LeRoy Salsich

"For his conspicuous success in developing men and methods of mining and transportation of iron ore; for his significant contribution, as operating head of the world's largest iron mining enterprise, to the nation's production of steel so vital to victory in World War II."

AIME William Lawrence Saunders Gold Medal in 1947

Steel from American furnaces won the war, and steel from these same furnaces will be an important factor in winning the peace. To this should be added that the steel that won the war was melted from pig iron produced from ore which came principally from the great open pits near Lake Superior. There is no doubt in the mind of anyone who knows steel that the men from the ranges of Minnesota have been and are performing outstanding service to their country in boosting iron-ore production to an all-time high to meet the demands of war and the now unprecedented peacetime requirements. There is also no doubt in the minds of those who know steel that LeRoy Salsich, recipient of the 1947 William Lawrence Saunders Medal, has been conspicuous as a leader in these achievements.

LeRoy Salsich was born at Hartland, Wisconsin in 1879. He attended the University of Wisconsin and graduated in 1901. Immediately there after he entered the employ of Lake Superior Consolidated Iron Mines, at Duluth, which, upon formation of the United States Steel Corporation, became a subsidiary of that organization.

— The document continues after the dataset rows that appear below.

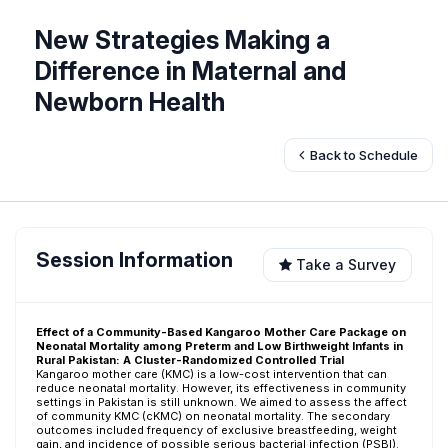
New Strategies Making a
Difference in Maternal and
Newborn Health
Back to Schedule
Session Information
Take a Survey
Effect of a Community-Based Kangaroo Mother Care Package on
Neonatal Mortality among Preterm and Low Birthweight Infants in
Rural Pakistan: A Cluster-Randomized Controlled Trial
Kangaroo mother care (KMC) is a low-cost intervention that can
reduce neonatal mortality. However, its effectiveness in community
settings in Pakistan is still unknown. We aimed to assess the affect
of community KMC (cKMC) on neonatal mortality. The secondary
outcomes included frequency of exclusive breastfeeding, weight
gain, and incidence of possible serious bacterial infection (PSBI).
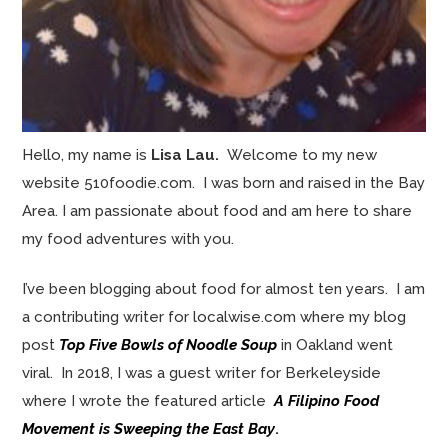
Hello, my name is
Lisa Lau.
Welcome to my new
website 510foodie.com. I was born and raised in the Bay
Area. I am passionate about food and am here to share
my food adventures with you.
I’ve been blogging about food for almost ten years. I am
a contributing writer for localwise.com where my blog
post
Top Five Bowls of Noodle Soup
in Oakland went
viral. In 2018, I was a guest writer for Berkeleyside
where I wrote the featured article
A Filipino Food
Movement is Sweeping the East Bay
.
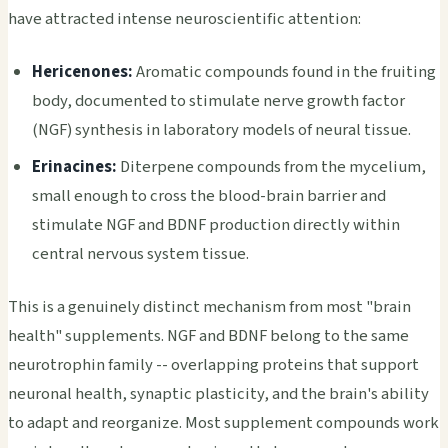
have attracted intense neuroscientific attention:
Hericenones:
Aromatic compounds found in the fruiting
body, documented to stimulate nerve growth factor
(NGF) synthesis in laboratory models of neural tissue.
Erinacines:
Diterpene compounds from the mycelium,
small enough to cross the blood-brain barrier and
stimulate NGF and BDNF production directly within
central nervous system tissue.
This is a genuinely distinct mechanism from most "brain
health" supplements. NGF and BDNF belong to the same
neurotrophin family -- overlapping proteins that support
neuronal health, synaptic plasticity, and the brain's ability
to adapt and reorganize. Most supplement compounds work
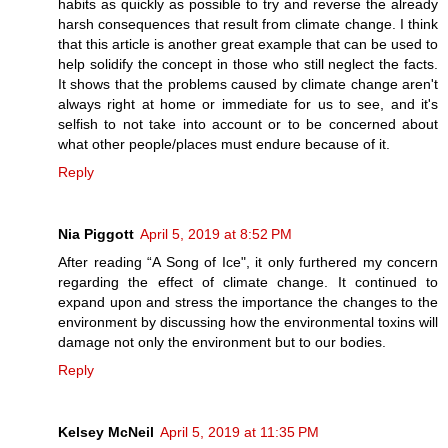
habits as quickly as possible to try and reverse the already
harsh consequences that result from climate change. I think
that this article is another great example that can be used to
help solidify the concept in those who still neglect the facts.
It shows that the problems caused by climate change aren't
always right at home or immediate for us to see, and it's
selfish to not take into account or to be concerned about
what other people/places must endure because of it.
Reply
Nia Piggott
April 5, 2019 at 8:52 PM
After reading “A Song of Ice", it only furthered my concern
regarding the effect of climate change. It continued to
expand upon and stress the importance the changes to the
environment by discussing how the environmental toxins will
damage not only the environment but to our bodies.
Reply
Kelsey McNeil
April 5, 2019 at 11:35 PM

From then on, the Oliver Iron Mining Co., as Consolidated was renamed, carried on in the Lake Superior district substantially all the mining operations necessary to supply ore to the operating subsidiaries of U. S. Steel, i.e., Carnegie- Illinois Steel Corp., National Tube Co., and American Steel and Wire Co, At the start, LeRoy Salsich was mining engineer in the general offices at Duluth. In succession he became chief engineer, general superintendent, assistant district manager, general manager, and then, since 1930, president of the company.

An able and aggressive engineer, Mr. Salsich is largely responsible for the introduction of many innovations in open-pit mining, including conversion of steam shovels and locomotives to electric and diesel power, the development of belt conveyors for removing ore from deep open pits, and many others. He has been instrumental in the development of the Hull-Rust and Taconite mines, now famous for their contributions of ore which helped establish world records for the Oliver Iron Mining Co.